[Spatial grounding data]
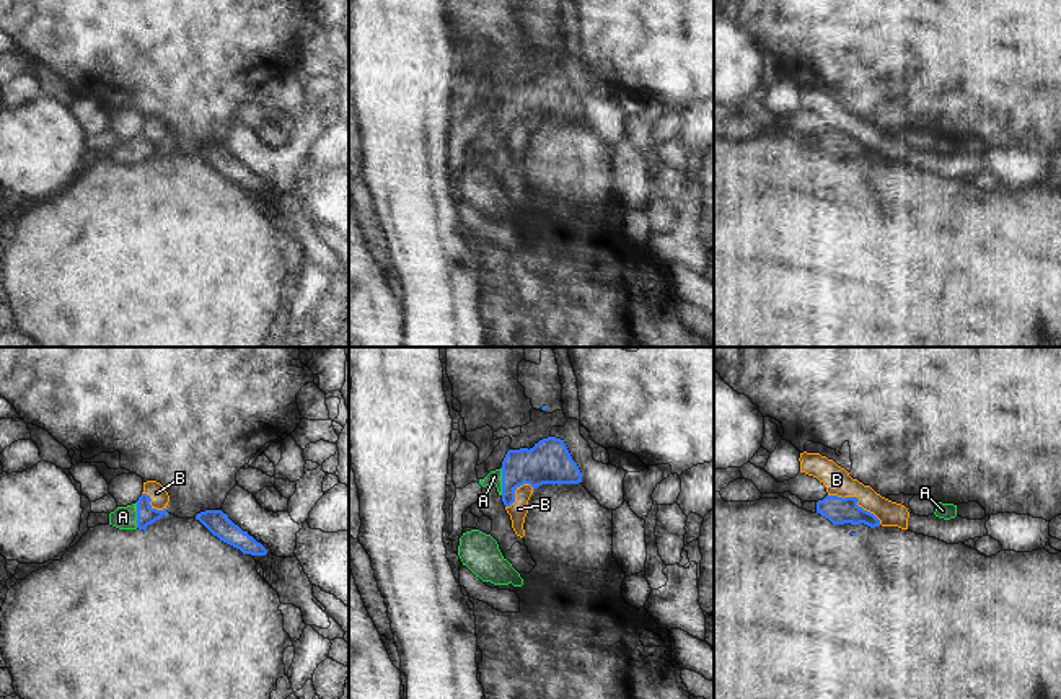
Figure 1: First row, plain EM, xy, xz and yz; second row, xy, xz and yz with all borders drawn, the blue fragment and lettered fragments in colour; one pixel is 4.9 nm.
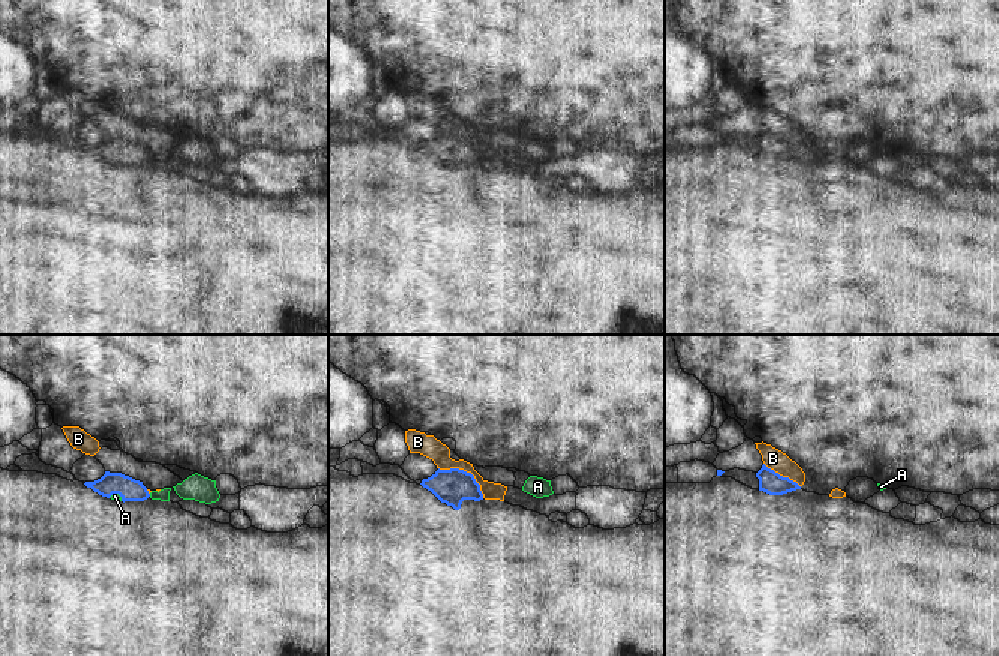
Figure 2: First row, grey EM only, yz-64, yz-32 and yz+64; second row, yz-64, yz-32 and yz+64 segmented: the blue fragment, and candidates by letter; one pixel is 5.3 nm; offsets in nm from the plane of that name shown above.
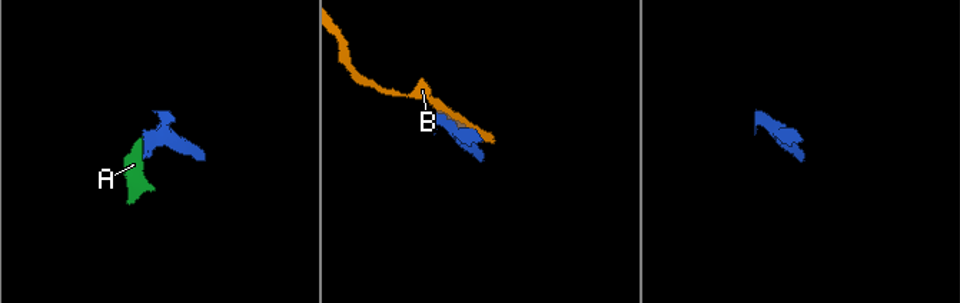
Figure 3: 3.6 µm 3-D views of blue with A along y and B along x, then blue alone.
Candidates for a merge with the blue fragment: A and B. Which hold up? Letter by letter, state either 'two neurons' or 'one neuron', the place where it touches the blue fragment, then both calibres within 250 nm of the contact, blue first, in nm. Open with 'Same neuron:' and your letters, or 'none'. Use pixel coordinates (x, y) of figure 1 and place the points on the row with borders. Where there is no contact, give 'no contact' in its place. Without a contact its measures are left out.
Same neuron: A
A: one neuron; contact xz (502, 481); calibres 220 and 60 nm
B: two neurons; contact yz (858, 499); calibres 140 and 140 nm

*Aim of the exercise*: If a line in the records above contains the word "second", copy it.

*Response*:
Figure 1: First row, plain EM, xy, xz and yz; second row, xy, xz and yz with all borders drawn, the blue fragment and lettered fragments in colour; one pixel is 4.9 nm.
Figure 2: First row, grey EM only, yz-64, yz-32 and yz+64; second row, yz-64, yz-32 and yz+64 segmented: the blue fragment, and candidates by letter; one pixel is 5.3 nm; offsets in nm from the plane of that name shown above.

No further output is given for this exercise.